Our model, which consists of both recurrent and convolutional layers, outperforms both the neural network being composed of 1D convolutional layers and the constructed RF in every measure being explored, except for overall accuracy. The difference in overall accuracy between the first two models is negligible, while the percentage difference regarding the macro average recall and macro average F1 Score between the R-CNN and each one of the remaining models is certainly higher.
Through the defined models’ architectures, fine-grained land cover maps were generated, with each class label being assigned to every pixel of the study area’s image. Furthermore, the additional representation of the uncertainty’s measurements in maps, in which the ambiguously classified areas were denoted as red, helped not only to the visual identification of certain problematic parcels but also to the discrimination of crop types in the rest sub-regions. It is very significant that the land cover maps can be further extended and interpreted to a percentage distribution of the classes covering the area, thus offering an alternative way of qualitative and quantitative evaluation that can be easily generalized at a global scale. This fact plays a key role in crop mapping, decision-making, and policy design for sustainable terrain management.
It is worth noting, as mentioned above, that it was attempted to find and capture possible correlations between the classes’ size, the accuracy per class, and the normalized entropy per class, with satisfactory conclusions. In test instances, classes such as ‘water’, ‘oak’, and ‘shrubs’ yielded amongst the lowest normalized entropies in conjunction with the highest accuracies, allowing their easy segmentation between all the classes. In summary, the RF architecture offered more uncertain predictions at the pixel level compared to those of neural networks. It seems that the size of the classes itself did not affect the confidence of the results, but the combination of the type of a class with its size might matter. As a result, a class containing only a few pixels, with its objects varying at a substantial degree (because of different agronomic practices), is expected that it will have higher normalized entropy.

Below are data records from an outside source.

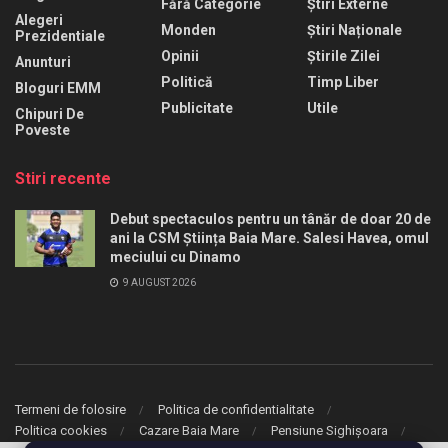
Fără Categorie
Știri Externe
Alegeri
Monden
Știri Naționale
Prezidentiale
Opinii
Știrile Zilei
Anunturi
Politică
Timp Liber
Bloguri EMM
Publicitate
Utile
Chipuri De
Poveste
Stiri recente
Debut spectaculos pentru un tânăr de doar 20 de
ani la CSM Știința Baia Mare. Salesi Havea, omul
meciului cu Dinamo
9 AUGUST 2026
Termeni de folosire
Politica de confidentialitate
Politica cookies
Cazare Baia Mare
Pensiune Sighișoara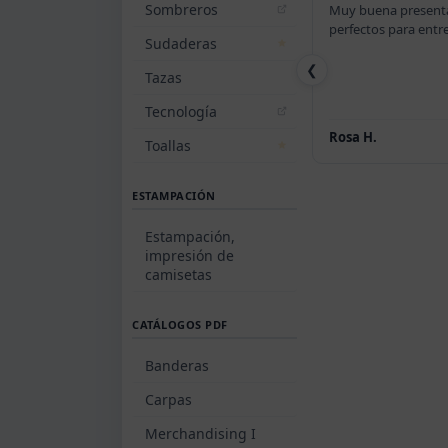
Sombreros
Muy buena presentación individual,
perfectos para entregar como regalo.
Sudaderas
❮
Tazas
Tecnología
Rosa H.
11/10/2025
Toallas
ESTAMPACIÓN
Estampación,
impresión de
camisetas
CATÁLOGOS PDF
Banderas
Carpas
Merchandising I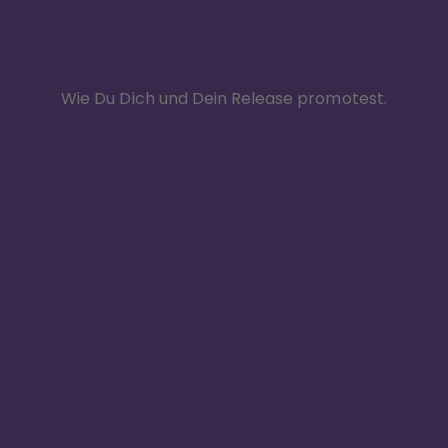
Wie Du Dich und Dein Release promotest.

Overall, this work integrated multitemporal and multispectral Sentinel-2 images combined with data from OPEKEPE for the classification of land cover on a particular region in Greece among 15 classes, most of which concern crop types. This discrimination was far from negligible since the chosen number was not so large to pose problems of confusion between similar crop classes (because of close spectral signature) and simultaneously not so small to lose the desired representative performance of the actual land distribution. Mapping the current study area was a challenging task due to its unique soil biodiversity as part of Mediterranean landscaping, especially when the data were generated by medium-resolution satellites. This area was not wholly within the boundaries of a specific city or a regional unit; that’s why its land combined diverse agricultural and management practices. Moreover, this study described a framework for land cover classification and cropland mapping, offering, in the end, operational products, such as a classification map at the pixel level, which are innovative for Greece. Despite the relatively low amount of labeled reference information, which was opposed to the demand of the developed algorithms, the results proved that the land distribution was successfully captured. Future research should consider exploring the discriminatory power of spectral indices as additional features to the original image bands for increasing the classification accuracy of the DL algorithms.